● WHAT THE EXERCISE ASKS
According to the article below on blocking the tech giants, which two companies were the hardest to avoid?

● PAGE EXTRACT
——
The tech bosses, who appeared via videoconference, fended off questions about being “cyber barons,” saying they have plenty of competition and that consumers have other options for the services they offer.

But do they? Last year, in an effort to understand just how dependent we are on these companies, I did an experiment for the tech news site Gizmodo to see how hard it would be to remove them from my life.

To do that wasn’t easy. From my years writing about digital privacy, I knew these companies were in the background of many of our online interactions. I worked with a technologist named Dhruv Mehrotra, who designed a custom tool for me, a virtual private network that kept my devices from sending data to or receiving data from the tech giants by blocking the millions of internet addresses the companies controlled.

Then I blocked Amazon, Facebook, Google, Apple and Microsoft, one by one — and then all at once — over six weeks. Amazon and Google were the hardest companies to avoid by far.

Cutting Amazon from my life meant losing access to any site hosted by Amazon Web Services, the internet’s largest cloud provider. Many apps and a large portion of the internet use Amazon’s servers to host their digital content, and much of the digital world became inaccessible when I said goodbye to Amazon, including the Amazon Prime Video competitor Netflix.

Amazon was difficult to avoid in the real world as well. When I ordered a phone holder for my car from eBay, it arrived in Amazon’s signature packaging, because the seller used “Fulfillment by Amazon,” paying the company to store and ship his product.

When I blocked Google, the entire internet slowed down for me, because almost every site I visited was using Google to supply its fonts, run its ads, track its users, or determine if its users were humans or bots. While blocking Google, I couldn’t sign into the data storage service Dropbox because the site thought I wasn’t a real person. Uber and Lyft stopped working for me, because they were both dependent on Google Maps for navigating the world. I discovered that Google Maps had a de facto monopoly on online maps. Even Google’s longtime critic Yelp used it to tell computer users where businesses could be found.
——
● INFORMATION SUPPLIED
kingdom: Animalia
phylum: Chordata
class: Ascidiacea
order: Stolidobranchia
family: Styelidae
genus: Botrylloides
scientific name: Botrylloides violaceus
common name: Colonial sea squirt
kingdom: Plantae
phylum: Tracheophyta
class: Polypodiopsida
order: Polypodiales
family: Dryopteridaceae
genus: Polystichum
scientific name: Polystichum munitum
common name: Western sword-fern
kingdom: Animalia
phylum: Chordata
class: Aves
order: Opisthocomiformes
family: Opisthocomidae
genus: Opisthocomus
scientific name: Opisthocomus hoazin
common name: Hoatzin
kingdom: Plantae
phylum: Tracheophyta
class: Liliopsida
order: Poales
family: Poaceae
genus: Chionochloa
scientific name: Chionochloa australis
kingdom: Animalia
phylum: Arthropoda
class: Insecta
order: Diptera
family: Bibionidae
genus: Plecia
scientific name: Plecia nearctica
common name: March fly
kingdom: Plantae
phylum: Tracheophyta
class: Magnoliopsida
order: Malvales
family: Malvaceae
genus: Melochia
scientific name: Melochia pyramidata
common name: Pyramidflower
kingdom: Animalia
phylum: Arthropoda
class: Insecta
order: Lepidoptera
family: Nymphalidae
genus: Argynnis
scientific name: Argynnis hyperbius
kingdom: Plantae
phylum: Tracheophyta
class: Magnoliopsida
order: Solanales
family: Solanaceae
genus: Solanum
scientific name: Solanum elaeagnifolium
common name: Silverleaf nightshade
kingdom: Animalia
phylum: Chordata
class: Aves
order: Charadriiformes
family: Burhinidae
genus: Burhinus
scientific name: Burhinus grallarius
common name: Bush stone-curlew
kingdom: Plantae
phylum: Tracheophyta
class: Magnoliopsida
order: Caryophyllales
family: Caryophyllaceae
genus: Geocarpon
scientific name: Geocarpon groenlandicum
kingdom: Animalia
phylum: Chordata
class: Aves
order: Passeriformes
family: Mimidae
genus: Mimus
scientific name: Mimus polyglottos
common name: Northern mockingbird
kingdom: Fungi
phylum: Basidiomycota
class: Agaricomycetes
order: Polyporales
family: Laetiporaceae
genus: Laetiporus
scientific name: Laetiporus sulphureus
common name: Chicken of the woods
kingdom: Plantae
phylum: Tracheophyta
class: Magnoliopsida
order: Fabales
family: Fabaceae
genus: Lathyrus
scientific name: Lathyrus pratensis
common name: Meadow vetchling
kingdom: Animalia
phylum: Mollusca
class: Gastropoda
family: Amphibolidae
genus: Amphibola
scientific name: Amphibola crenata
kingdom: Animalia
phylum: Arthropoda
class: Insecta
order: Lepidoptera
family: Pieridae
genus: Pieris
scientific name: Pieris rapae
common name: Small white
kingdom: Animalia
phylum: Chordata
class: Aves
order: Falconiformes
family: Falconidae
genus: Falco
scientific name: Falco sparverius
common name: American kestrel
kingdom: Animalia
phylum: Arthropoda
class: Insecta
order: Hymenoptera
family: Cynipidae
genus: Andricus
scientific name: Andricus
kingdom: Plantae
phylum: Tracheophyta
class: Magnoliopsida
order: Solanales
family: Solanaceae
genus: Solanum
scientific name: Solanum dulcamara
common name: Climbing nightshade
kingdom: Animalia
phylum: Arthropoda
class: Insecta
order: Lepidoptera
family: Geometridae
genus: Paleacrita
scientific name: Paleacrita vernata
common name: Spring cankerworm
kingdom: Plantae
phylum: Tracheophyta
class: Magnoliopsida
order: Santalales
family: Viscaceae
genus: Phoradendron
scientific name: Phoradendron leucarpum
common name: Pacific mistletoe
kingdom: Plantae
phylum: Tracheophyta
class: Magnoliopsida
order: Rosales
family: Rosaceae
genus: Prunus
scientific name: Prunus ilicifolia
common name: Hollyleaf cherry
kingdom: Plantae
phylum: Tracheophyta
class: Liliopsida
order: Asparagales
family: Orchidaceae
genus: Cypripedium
——
● COMPLETED EXERCISE
Amazon and Google.